*DOCUMENT:*
>>>>
So to take them in turn, traffic. What we're going to be doing is we're going to apply the same principles and the same algorithms that we have in the U.K. for our Google traffic and our social media traffic on how -- and how to manage marketplaces, and we believe the answer to the question is yes. The short-term cost will be higher as we pay for a higher percentage of the traffic than our mix in the U.K., but that will reduce over time as it did in the U.K. But critically, it is a manageable cost from the get-go of the implementation of proven U.K. expertise and systems. So traffic, tick.

Number two, proposition. So hidden behind the numbers, we look broadly flat, a couple of percent down, but the mix of that European business is completely different. So we've completely changed the shape of the business in the last few months to stop leading everything on price and driving the market down and to shift our focus to great ranging, merchandising, product content and getting customers to the right product. There's a road map for this, and there's a lot more stock to come, but we are really encouraged by the early results on what we've achieved. So we're very comfortable on proposition.
<<<<
*Collection entries:*
>>>>
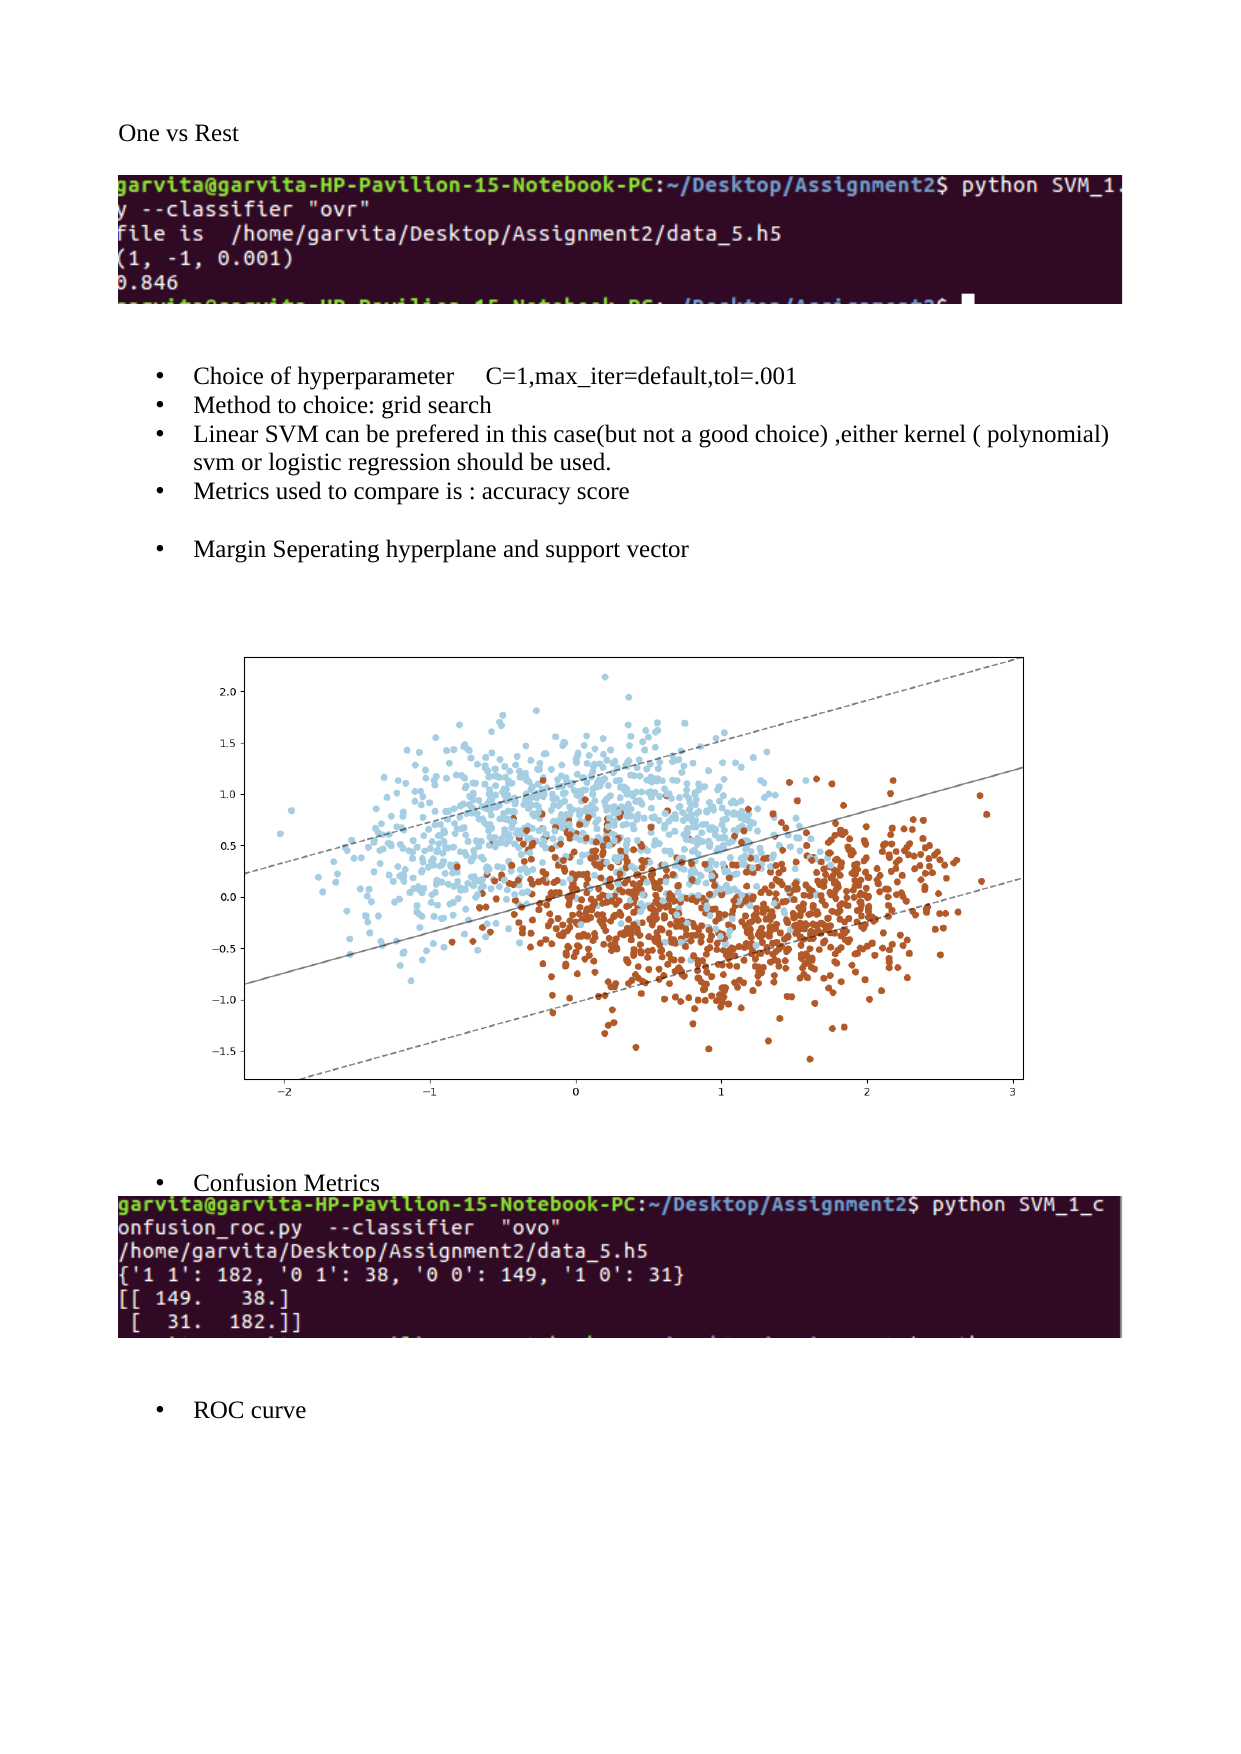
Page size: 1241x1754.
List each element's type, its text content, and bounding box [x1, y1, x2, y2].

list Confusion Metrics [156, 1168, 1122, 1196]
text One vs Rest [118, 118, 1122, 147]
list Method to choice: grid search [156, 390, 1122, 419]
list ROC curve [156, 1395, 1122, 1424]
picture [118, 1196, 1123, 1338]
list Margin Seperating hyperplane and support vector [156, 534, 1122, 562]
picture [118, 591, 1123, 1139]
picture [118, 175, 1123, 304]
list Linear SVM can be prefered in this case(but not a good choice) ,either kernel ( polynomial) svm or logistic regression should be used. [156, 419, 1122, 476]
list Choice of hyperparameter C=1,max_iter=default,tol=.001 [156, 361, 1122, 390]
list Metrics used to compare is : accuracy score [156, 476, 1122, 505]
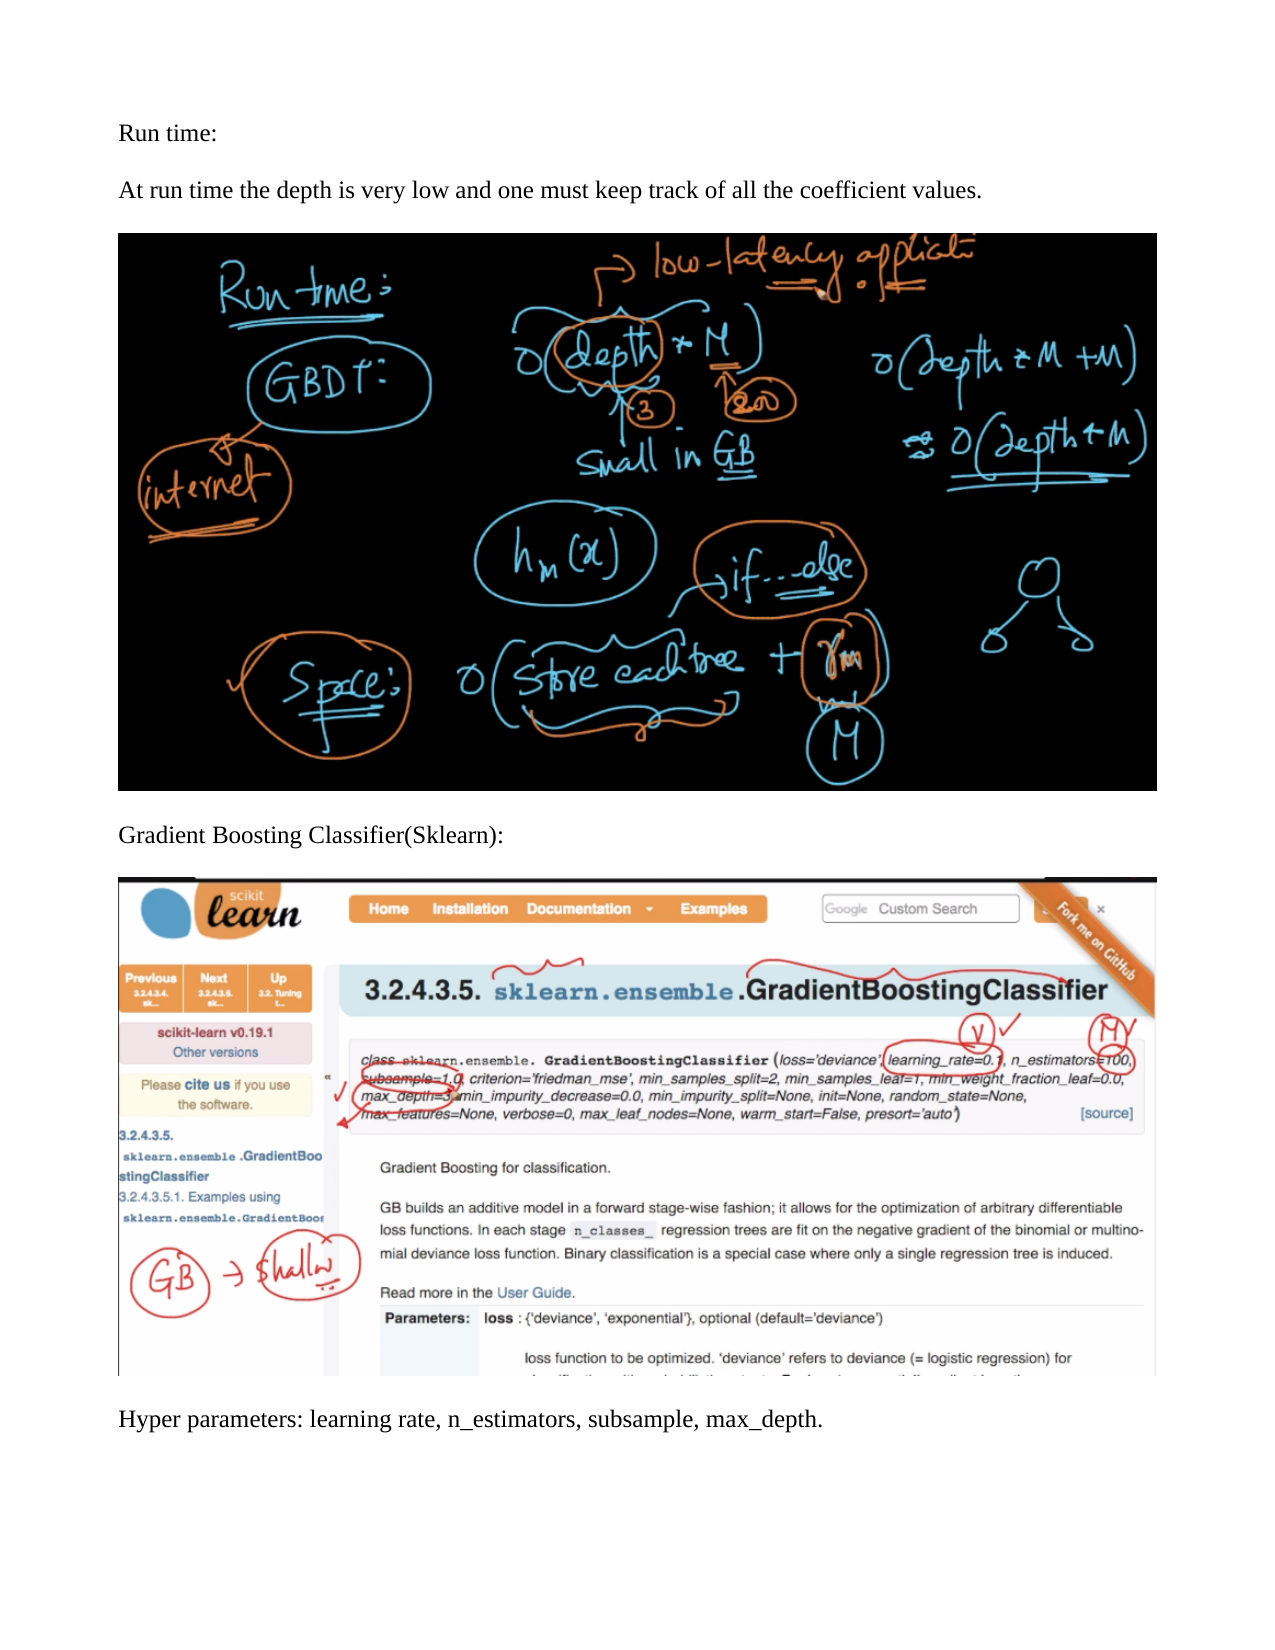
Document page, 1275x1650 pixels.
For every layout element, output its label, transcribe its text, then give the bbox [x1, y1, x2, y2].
<<<<
*STATED EXERCISE A:*
Answer these questions about the remarks on traffic and proposition:
(i) Why will the short-term cost of traffic be higher?
(ii) How does the European business look in the numbers?
(iii) What did the business stop doing when it changed its shape in the last few months?
*STATED EXERCISE B:*
Pick up the remarks on traffic and proposition after their final sentence and write the next part.

*EXPECTED OUTPUT A:*
(i) They will pay for a higher percentage of the traffic than their mix in the U.K.
(ii) Broadly flat, a couple of percent down.
(iii) Leading everything on price and driving the market down.

*EXPECTED OUTPUT B:*
Margin. So can we get access to the products and buy it at the right price? I believe this is the single biggest question because I think the answer to most of the other questions are almost totally within our control. So will manufacturers sell us the product we want to buy at the right price, and that really was the -- for me to go very personally and have those conversations and those whites of the eyes meetings across the globe with the leaders of those businesses. This was chief exec level at all those businesses. And so if the answer to that question was no, so for example, if you think about Germany where Bosch Siemens have about a 45% market share, if their answer is no and they want to suffocate our business, now is the time to tell us because we can close it. And that's really clear. And those were the very straight conversations that we had. But whilst it would have been painful, it would have been a simple decision. So I'm delighted to report that the answer is an emphatic yes. They are already delivering incremental gains, and there will be a step change because they organize these things on an annual basis, and there'll be a step change in January for the new calendar year.

So can we deliver at the right cost? Well, this is a very simple answer, and the answer is yes. There's 2 key drivers, if you'll forgive the pun, but there's a lot of self-help that we can do, and we've just got to make sure that we get the right infrastructure in the right places with the right systems exactly as we do in the U.K., and that transformation will be largely complete by the end of this financial year.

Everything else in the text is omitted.